Posted: Fri, 27 May 2005

[miningmx.com] -- DE Beers is to end its four year absence from Angola unveiling today an agreement to establish exploration and marketing joint venture companies with Endiama, the Angolan government’s diamond agency. The joint ventures, in which Endiama will have a controlling 51% stake, will enable De Beers to resume exploration of Angola's Lunda Norte Province.

In terms of Angolan law on diamond prospecting, De Beers will hunt down prospective diamond-bearing kimberlites in land parcels of 3,000 square kilometres.

Exploration in Angola was suspended in 2001 after Endiama and De Beers failed to settle differences on the renegotiation of a former agreement signed in the early 1990s. The decision meant that Israeli company, the Leviev Group, had exclusive rights to market Angola’s legitimate diamond output.
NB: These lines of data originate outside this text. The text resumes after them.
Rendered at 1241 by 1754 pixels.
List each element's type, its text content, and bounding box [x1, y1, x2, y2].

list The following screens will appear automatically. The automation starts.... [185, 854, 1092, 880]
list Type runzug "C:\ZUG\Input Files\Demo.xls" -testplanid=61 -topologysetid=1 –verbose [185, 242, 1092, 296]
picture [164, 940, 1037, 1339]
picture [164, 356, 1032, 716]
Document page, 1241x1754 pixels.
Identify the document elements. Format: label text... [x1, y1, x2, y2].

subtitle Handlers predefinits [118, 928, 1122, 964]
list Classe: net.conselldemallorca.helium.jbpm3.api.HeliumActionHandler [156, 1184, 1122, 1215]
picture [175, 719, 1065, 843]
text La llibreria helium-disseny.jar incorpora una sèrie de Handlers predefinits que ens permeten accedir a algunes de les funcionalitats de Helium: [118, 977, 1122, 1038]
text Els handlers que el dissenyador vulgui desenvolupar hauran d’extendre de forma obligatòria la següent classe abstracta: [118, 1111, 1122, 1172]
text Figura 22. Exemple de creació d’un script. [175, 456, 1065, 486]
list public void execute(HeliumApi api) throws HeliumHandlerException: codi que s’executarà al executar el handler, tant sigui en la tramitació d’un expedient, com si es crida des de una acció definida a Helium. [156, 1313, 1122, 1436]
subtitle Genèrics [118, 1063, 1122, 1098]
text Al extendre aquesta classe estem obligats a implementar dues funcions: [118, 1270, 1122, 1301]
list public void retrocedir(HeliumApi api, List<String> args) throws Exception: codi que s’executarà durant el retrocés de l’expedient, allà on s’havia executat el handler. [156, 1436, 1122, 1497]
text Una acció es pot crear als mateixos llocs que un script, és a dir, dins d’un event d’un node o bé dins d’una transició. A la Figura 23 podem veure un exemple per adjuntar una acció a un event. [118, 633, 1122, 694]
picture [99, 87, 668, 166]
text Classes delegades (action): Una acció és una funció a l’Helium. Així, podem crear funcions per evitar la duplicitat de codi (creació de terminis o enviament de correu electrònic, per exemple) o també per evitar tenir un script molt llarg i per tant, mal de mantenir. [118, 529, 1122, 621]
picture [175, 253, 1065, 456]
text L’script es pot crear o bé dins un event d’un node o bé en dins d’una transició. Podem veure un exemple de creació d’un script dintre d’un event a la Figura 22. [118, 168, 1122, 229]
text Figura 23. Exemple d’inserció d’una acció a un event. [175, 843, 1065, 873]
As part of its dispute, De Beers was claiming repayment of a $50m loan made to Endiama in 1991, capital that was used to finance the development of mines in the Cuango province of Angola. The debt has since accrued at least a further $40m in interest, according to a report by the BBC.

Gary Ralfe, De Beers MD, said the group had renounced its arbitrations as a precursor to reopening negotiations. "We said we would not pursue the arbirations in order to open an avenue to constructive engagement with Endiama," he said in an interview with miningmx.

The new agreement, however, provides for a joint venture that will be granted exclusive mineral rights for the mining and marketing of diamonds from economically mineable deposits, De Beers said in a statement today. “This signals a proper, global investor joining Endiama in a proper joint venture,” said Tom Tweedy, De Beers spokesman.

The joint venture between De Beers and Endiama comes at a time when the diamond market is thriving. According to James Picton, an analyst for WH Ireland, demand for diamonds should rise by 50% from 2002’s $9bn to $14bn over the next decade. “That is more than equivalent to the combined productions of Botswana and Russia,” Picton said.

World rough diamond production from Angola totalled $1.2bn in 2004, equal to 11% of world output.

Ralfe said Angola had "a significant role to play" in meeting future diamond demand. "We will be putting important money into Angola," he said. A senior geologist at De Beers, Charles Skinner, was ready to begin prospecting there as soon as possible. "It sounded as if he had his bags packed," said Ralfe.